La nueva Administración deberá hacer frente, con el mayor sentido de oportunidad y en forma certera, a la crítica situación que presenta el escenario energético actual con altos precios de suministro y una carencia de oferta de generación de base a mediano plazo. Lo anterior, tiene un efecto directo en los bolsillos de las personas y repercute en la competitividad de nuestro país. Este Gobierno adoptó algunas medidas relevantes como la ley que agiliza el procedimiento para otorgar concesiones eléctricas y la iniciativa que permite la interconexión de los sistemas, pero lo cierto es que queda bastante por hacer y el tiempo apremia.

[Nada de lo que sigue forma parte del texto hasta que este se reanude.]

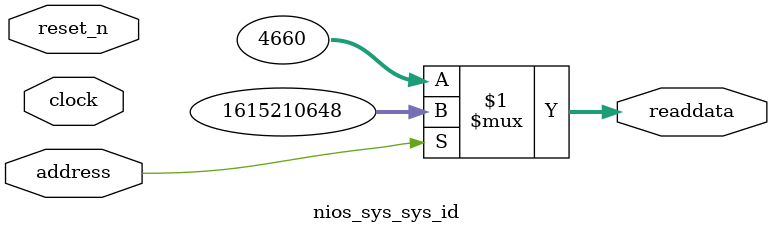
<source format=v>



// synthesis translate_off
`timescale 1ns / 1ps
// synthesis translate_on

// turn off superfluous verilog processor warnings 
// altera message_level Level1 
// altera message_off 10034 10035 10036 10037 10230 10240 10030 

module nios_sys_sys_id (
               // inputs:
                address,
                clock,
                reset_n,

               // outputs:
                readdata
             )
;

  output  [ 31: 0] readdata;
  input            address;
  input            clock;
  input            reset_n;

  wire    [ 31: 0] readdata;
  //control_slave, which is an e_avalon_slave
  assign readdata = address ? 1615210648 : 4660;

endmodule



</source>
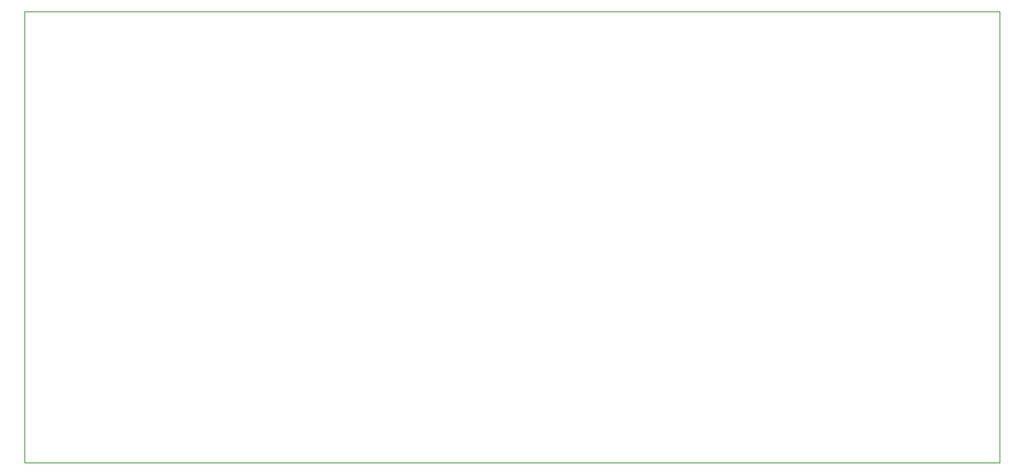
<source format=gbr>
%TF.GenerationSoftware,KiCad,Pcbnew,(5.1.6)-1*%
%TF.CreationDate,2025-07-03T10:53:41-05:00*%
%TF.ProjectId,relay_board,72656c61-795f-4626-9f61-72642e6b6963,rev?*%
%TF.SameCoordinates,PX2625a00PY839b680*%
%TF.FileFunction,Profile,NP*%
%FSLAX46Y46*%
G04 Gerber Fmt 4.6, Leading zero omitted, Abs format (unit mm)*
G04 Created by KiCad (PCBNEW (5.1.6)-1) date 2025-07-03 10:53:41*
%MOMM*%
%LPD*%
G01*
G04 APERTURE LIST*
%TA.AperFunction,Profile*%
%ADD10C,0.050000*%
%TD*%
G04 APERTURE END LIST*
D10*
X0Y0D02*
X108000000Y0D01*
X0Y50000000D02*
X0Y0D01*
X108000000Y50000000D02*
X0Y50000000D01*
X108000000Y0D02*
X108000000Y50000000D01*
M02*

</source>
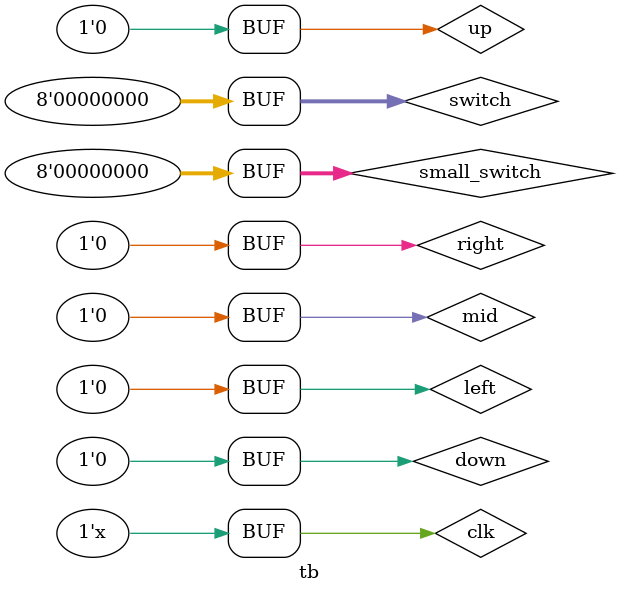
<source format=v>
`timescale 1ns / 1ps


module tb();
reg [7:0] switch = 0;
reg [7:0] small_switch = 0;
reg up,down,left,right,mid,clk;
wire [7:0] tube_character_left;
wire [7:0] tube_character_right;
wire [7:0] tube_switch ;
wire [7:0] led;
wire [7:0] small_led;
Main main(switch,small_switch,up,down,left,right,mid,clk,tube_character_left,tube_character_right,tube_switch,led,small_led);
initial begin
up=0;
down=0;
left=0;
right=0;
mid=0;
clk=0;
end
always
begin
#3 clk = ~clk;
end



endmodule

</source>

Este escenario nos sugiere que deben realizarse determinadas reformas para fomentar la competencia en el sector, junto con promover ciertos procesos de acuerdo con la ciudadanía y la clase política para aprovechar el uso de nuestros recursos, impulsando el desarrollo de la energía hidroeléctrica y, en el corto plazo, el uso de GNL considerando la capacidad disponible en las centrales existentes. Pero del diagnóstico no se colige que deban refundarse los pilares centrales de la institucionalidad sobre los que ha funcionado el sistema eléctrico, ni menos reemplazar la iniciativa privada en la materia. Está por verse cuales serán las primeras medidas que adoptarán las nuevas autoridades designadas en este ámbito, pero lo que está claro es que un “Rol más activo del Estado”, como se viene proponiendo en el Programa de Gobierno de la Presidenta electa en esta materia, no sólo debe ser entendido en el marco del principio de subsidiariedad, sino que además no se traduce en menores precios y mayor seguridad de suministro, algo que debiera llamar a la reflexión.